REQUIRED ACTION:
Locate the word "wire" in the entries below, then gather every line that holds it.

(Electronic design files)
"""
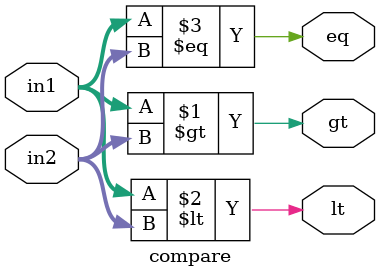
<source format=v>
`timescale 10ns/1ns
module GCD ( gt, lt, eq, lda, ldb, sel_1, sel_2, sel_in, data_in, clk);

input lda, ldb, sel_1, sel_2, sel_in, clk;
input [15:0] data_in;
output gt, lt, eq;
wire [15:0] aout, Bout, x, y, bus, subout;
assign bus = data_in;

pipo a (aout, bus, lda,clk);
pipo b (Bout, bus, ldb,clk);
mux mux_1  (x, aout, Bout, sel_1);
mux mux_2 (y, aout, Bout, sel_2);
mux mux_load (bus, subout, data_in, sel_in);
sub sb (subout, x, y );
compare comp(gt, lt, eq, aout, Bout);

endmodule
 

// Path: mux.v
`timescale 10ns/1ns
module mux (out, in1, in2, sel);

input [15:0] in1, in2;
input sel;
output [15:0] out;
assign out = sel ? in1 : in2;

endmodule


// Path: pipo_1.v
`timescale 10ns/1ns
module pipo (out, in, load, clk);

input [15:0] in;
input load, clk;
output reg [15:0] out;
always @(posedge clk)
begin
if (load)
out <= in;
end

endmodule

// Path: sub.v
`timescale 10ns/1ns
module sub (out, in1, in2);

input [15:0] in1, in2;
output reg [15:0]  out;
always @(*)
      out = in1 - in2;

endmodule


// Path: compare.v
`timescale 10ns/1ns
module compare (gt, lt, eq, in1, in2);

input [15:0] in1, in2;
output gt, lt, eq;
assign gt = (in1 > in2);
assign lt = (in1 < in2);
assign eq = (in1 == in2);

endmodule
</source>
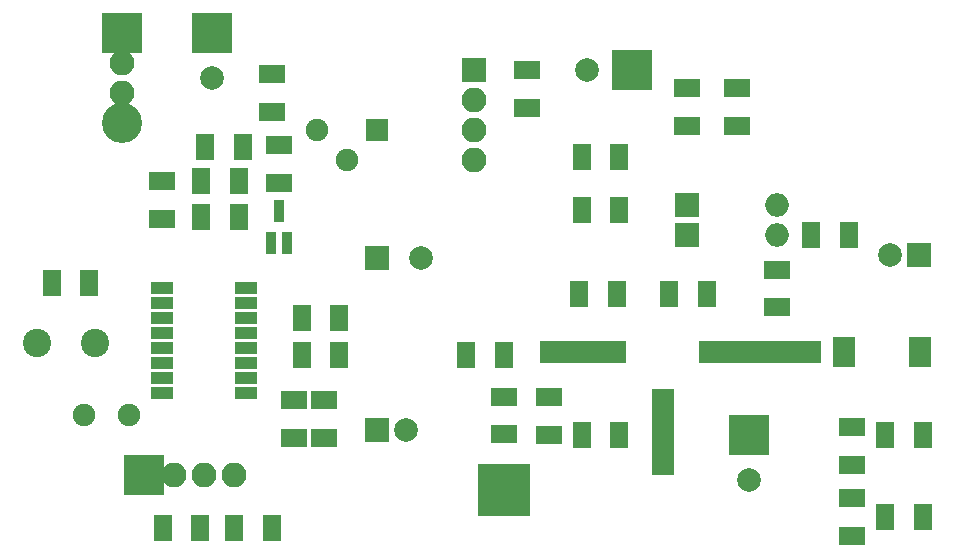
<source format=gbr>
G04 #@! TF.GenerationSoftware,KiCad,Pcbnew,no-vcs-found-c6d0075~61~ubuntu17.10.1*
G04 #@! TF.CreationDate,2018-02-05T23:49:34+03:00*
G04 #@! TF.ProjectId,tsa5512-pll,747361353531322D706C6C2E6B696361,rev?*
G04 #@! TF.SameCoordinates,Original*
G04 #@! TF.FileFunction,Soldermask,Top*
G04 #@! TF.FilePolarity,Negative*
%FSLAX46Y46*%
G04 Gerber Fmt 4.6, Leading zero omitted, Abs format (unit mm)*
G04 Created by KiCad (PCBNEW no-vcs-found-c6d0075~61~ubuntu17.10.1) date Mon Feb  5 23:49:34 2018*
%MOMM*%
%LPD*%
G01*
G04 APERTURE LIST*
%ADD10C,1.900000*%
%ADD11R,1.900000X1.900000*%
%ADD12C,2.000000*%
%ADD13R,3.400000X3.400000*%
%ADD14R,2.000000X2.000000*%
%ADD15R,1.645000X2.200000*%
%ADD16R,2.200000X1.645000*%
%ADD17O,2.000000X2.000000*%
%ADD18R,1.900000X2.600000*%
%ADD19R,0.850000X1.900000*%
%ADD20R,7.400000X1.900000*%
%ADD21R,1.900000X7.400000*%
%ADD22R,10.400000X1.900000*%
%ADD23R,1.900000X1.000000*%
%ADD24C,2.400000*%
%ADD25O,3.400000X3.400000*%
%ADD26O,2.100000X2.100000*%
%ADD27R,2.100000X2.100000*%
%ADD28R,4.400000X4.400000*%
G04 APERTURE END LIST*
D10*
X93726000Y-208534000D03*
X91186000Y-205994000D03*
D11*
X96266000Y-205994000D03*
D10*
X71501000Y-230124000D03*
X75311000Y-230124000D03*
D12*
X114056000Y-200914000D03*
D13*
X117856000Y-200914000D03*
X82296000Y-197739000D03*
D12*
X82296000Y-201539000D03*
X139712282Y-216512930D03*
D14*
X142212282Y-216512930D03*
D15*
X81397000Y-213360000D03*
X84582000Y-213360000D03*
X139349782Y-231752930D03*
X142534782Y-231752930D03*
D16*
X78105000Y-213487000D03*
X78105000Y-210302000D03*
D15*
X142534782Y-238737930D03*
X139349782Y-238737930D03*
X93101000Y-225044000D03*
X89916000Y-225044000D03*
X93101000Y-221869000D03*
X89916000Y-221869000D03*
D12*
X100066000Y-216789000D03*
D14*
X96266000Y-216789000D03*
X96266000Y-231394000D03*
D12*
X98766000Y-231394000D03*
D15*
X68765500Y-218948000D03*
X71950500Y-218948000D03*
D16*
X91821000Y-228854000D03*
X91821000Y-232039000D03*
X89281000Y-228844000D03*
X89281000Y-232029000D03*
D13*
X127762000Y-231775000D03*
D12*
X127762000Y-235575000D03*
D15*
X113627282Y-231752930D03*
X116812282Y-231752930D03*
X124216000Y-219837000D03*
X121031000Y-219837000D03*
X113401000Y-219837000D03*
X116586000Y-219837000D03*
D16*
X130147282Y-217782930D03*
X130147282Y-220967930D03*
X126746000Y-205623000D03*
X126746000Y-202438000D03*
D15*
X116812282Y-208257930D03*
X113627282Y-208257930D03*
D14*
X122527282Y-214884000D03*
D17*
X130147282Y-214884000D03*
X130147282Y-212344000D03*
D14*
X122527282Y-212344000D03*
D18*
X142262282Y-224767930D03*
X135862282Y-224767930D03*
D19*
X87346000Y-215519000D03*
X88646000Y-215519000D03*
X87996000Y-212859000D03*
D20*
X113757282Y-224767930D03*
D21*
X120557282Y-231567930D03*
D22*
X128757282Y-224767930D03*
D16*
X88011000Y-210449000D03*
X88011000Y-207264000D03*
D15*
X84201000Y-239649000D03*
X87386000Y-239649000D03*
X78163500Y-239649000D03*
X81348500Y-239649000D03*
X84582000Y-210312000D03*
X81397000Y-210312000D03*
D16*
X136497282Y-234292930D03*
X136497282Y-231107930D03*
X136497282Y-237145430D03*
X136497282Y-240330430D03*
X110871000Y-228567930D03*
X110871000Y-231752930D03*
D15*
X107061000Y-225044000D03*
X103876000Y-225044000D03*
X136271000Y-214884000D03*
X133086000Y-214884000D03*
D16*
X122555000Y-202428000D03*
X122555000Y-205613000D03*
D15*
X116812282Y-212702930D03*
X113627282Y-212702930D03*
D16*
X108966000Y-200904000D03*
X108966000Y-204089000D03*
D23*
X78111000Y-219329000D03*
X78111000Y-220599000D03*
X78111000Y-221869000D03*
X78111000Y-223139000D03*
X78111000Y-224409000D03*
X78111000Y-225679000D03*
X78111000Y-226949000D03*
X78111000Y-228219000D03*
X85211000Y-228219000D03*
X85211000Y-226949000D03*
X85211000Y-225679000D03*
X85211000Y-224409000D03*
X85211000Y-223139000D03*
X85211000Y-221869000D03*
X85211000Y-220599000D03*
X85211000Y-219329000D03*
D24*
X72390000Y-224028000D03*
X67510000Y-224028000D03*
D25*
X74676000Y-205359000D03*
D26*
X74676000Y-202819000D03*
X74676000Y-200279000D03*
D13*
X74676000Y-197739000D03*
X76581000Y-235204000D03*
D26*
X79121000Y-235204000D03*
X81661000Y-235204000D03*
X84201000Y-235204000D03*
D27*
X104521000Y-200914000D03*
D26*
X104521000Y-203454000D03*
X104521000Y-205994000D03*
X104521000Y-208534000D03*
D16*
X107061000Y-228531500D03*
X107061000Y-231716500D03*
D28*
X107061000Y-236474000D03*
D16*
X87376000Y-204411500D03*
X87376000Y-201226500D03*
D15*
X84958501Y-207426646D03*
X81773501Y-207426646D03*
M02*

</source>
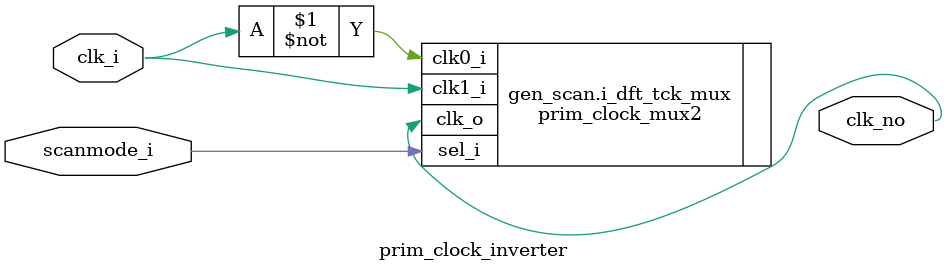
<source format=v>
module prim_clock_inverter (
	clk_i,
	scanmode_i,
	clk_no
);
	parameter HasScanMode = 1'b1;
	input clk_i;
	input scanmode_i;
	output wire clk_no;
	generate
		if (HasScanMode) begin : gen_scan
			prim_clock_mux2 i_dft_tck_mux(
				.clk0_i(~clk_i),
				.clk1_i(clk_i),
				.sel_i(scanmode_i),
				.clk_o(clk_no)
			);
		end
		else begin : gen_noscan
			wire unused_scanmode;
			assign unused_scanmode = scanmode_i;
			assign clk_no = ~clk_i;
		end
	endgenerate
endmodule

</source>
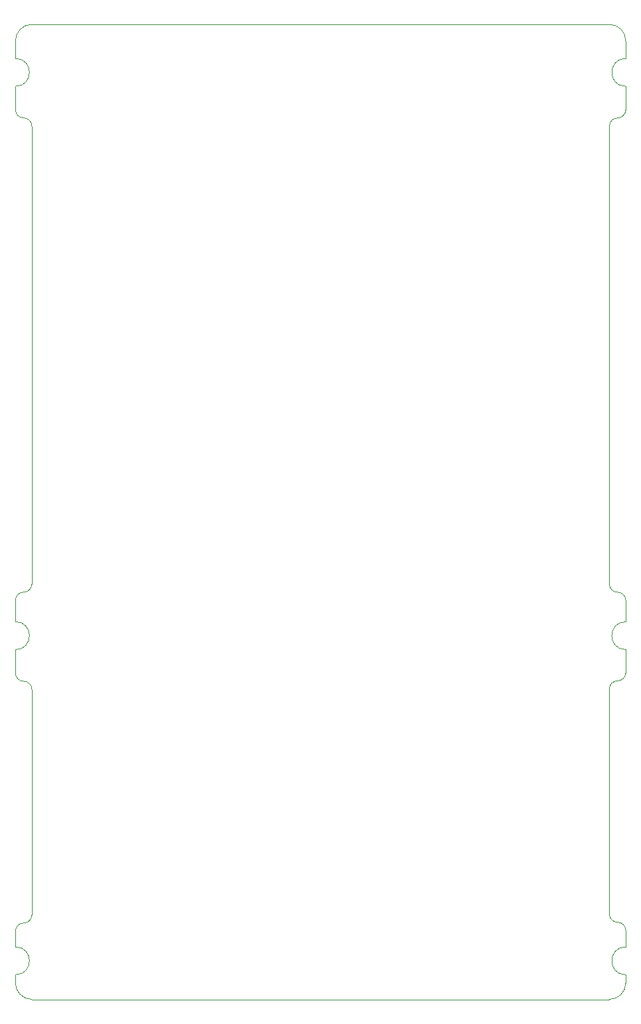
<source format=gbr>
G04 #@! TF.GenerationSoftware,KiCad,Pcbnew,(5.1.5)-3*
G04 #@! TF.CreationDate,2020-06-06T15:28:50+08:00*
G04 #@! TF.ProjectId,fpga_collector,66706761-5f63-46f6-9c6c-6563746f722e,rev?*
G04 #@! TF.SameCoordinates,PX2142678PY97284a0*
G04 #@! TF.FileFunction,Profile,NP*
%FSLAX46Y46*%
G04 Gerber Fmt 4.6, Leading zero omitted, Abs format (unit mm)*
G04 Created by KiCad (PCBNEW (5.1.5)-3) date 2020-06-06 15:28:50*
%MOMM*%
%LPD*%
G04 APERTURE LIST*
G04 #@! TA.AperFunction,Profile*
%ADD10C,0.050000*%
G04 #@! TD*
G04 APERTURE END LIST*
D10*
X125000Y3400000D02*
X125000Y2400000D01*
X74525000Y3400000D02*
X74525000Y2400000D01*
X125000Y111600000D02*
X125000Y108750000D01*
X125000Y115000000D02*
X125000Y115000000D01*
X125000Y46400000D02*
X125000Y49000000D01*
X125000Y6800000D02*
X125000Y8700000D01*
X125000Y114998528D02*
G75*
G02X125000Y111601472I0J-1698528D01*
G01*
X125000Y46398528D02*
G75*
G02X125000Y43001472I0J-1698528D01*
G01*
X125000Y6800000D02*
G75*
G02X125000Y3400000I0J-1700000D01*
G01*
X74525000Y111600000D02*
X74525000Y108750000D01*
X74525000Y111601472D02*
G75*
G02X74525000Y114998528I0J1698528D01*
G01*
X74525000Y6797056D02*
X74525000Y8800000D01*
X74525000Y3400000D02*
G75*
G02X74525000Y6797056I0J1698528D01*
G01*
X74525000Y46400000D02*
X74525000Y49000000D01*
X74525000Y43000000D02*
G75*
G02X74525000Y46397056I0J1698528D01*
G01*
X72525000Y51000000D02*
X72525000Y106750000D01*
X2125000Y38140000D02*
X2125000Y10700000D01*
X1125000Y39140000D02*
G75*
G02X125000Y40140000I0J1000000D01*
G01*
X1125000Y39140000D02*
G75*
G02X2125000Y38140000I0J-1000000D01*
G01*
X125000Y49000000D02*
G75*
G02X1125000Y50000000I1000000J0D01*
G01*
X125000Y40140000D02*
X125000Y43000000D01*
X2125000Y51000000D02*
G75*
G02X1125000Y50000000I-1000000J0D01*
G01*
X74525000Y40200000D02*
G75*
G02X73525000Y39200000I-1000000J0D01*
G01*
X72525000Y38200000D02*
G75*
G02X73525000Y39200000I1000000J0D01*
G01*
X73525000Y50000000D02*
G75*
G02X74525000Y49000000I0J-1000000D01*
G01*
X73525000Y50000000D02*
G75*
G02X72525000Y51000000I0J1000000D01*
G01*
X74525000Y40200000D02*
X74525000Y43000000D01*
X1125000Y107750000D02*
G75*
G02X2125000Y106750000I0J-1000000D01*
G01*
X1125000Y107750000D02*
G75*
G02X125000Y108750000I0J1000000D01*
G01*
X125000Y117150000D02*
X125000Y115000000D01*
X125000Y117150000D02*
G75*
G02X2125000Y119150000I2000000J0D01*
G01*
X72525000Y119150000D02*
G75*
G02X74525000Y117150000I0J-2000000D01*
G01*
X74525000Y117150000D02*
X74525000Y115000000D01*
X74525000Y108750000D02*
G75*
G02X73525000Y107750000I-1000000J0D01*
G01*
X72525000Y106750000D02*
G75*
G02X73525000Y107750000I1000000J0D01*
G01*
X125000Y8700000D02*
G75*
G02X1125000Y9700000I1000000J0D01*
G01*
X2125000Y10700000D02*
G75*
G02X1125000Y9700000I-1000000J0D01*
G01*
X2125000Y400000D02*
G75*
G02X125000Y2400000I0J2000000D01*
G01*
X74525000Y2400000D02*
G75*
G02X72525000Y400000I-2000000J0D01*
G01*
X73525000Y9800000D02*
G75*
G02X74525000Y8800000I0J-1000000D01*
G01*
X73525000Y9800000D02*
G75*
G02X72525000Y10800000I0J1000000D01*
G01*
X72525000Y119150000D02*
X2125000Y119150000D01*
X72525000Y10800000D02*
X72525000Y38200000D01*
X2125000Y400000D02*
X72525000Y400000D01*
X2125000Y106750000D02*
X2125000Y51000000D01*
M02*

</source>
"""
EXPECTED ANSWER:
wire [15:0] aout, Bout, x, y, bus, subout;
	output wire clk_no;
			wire unused_scanmode;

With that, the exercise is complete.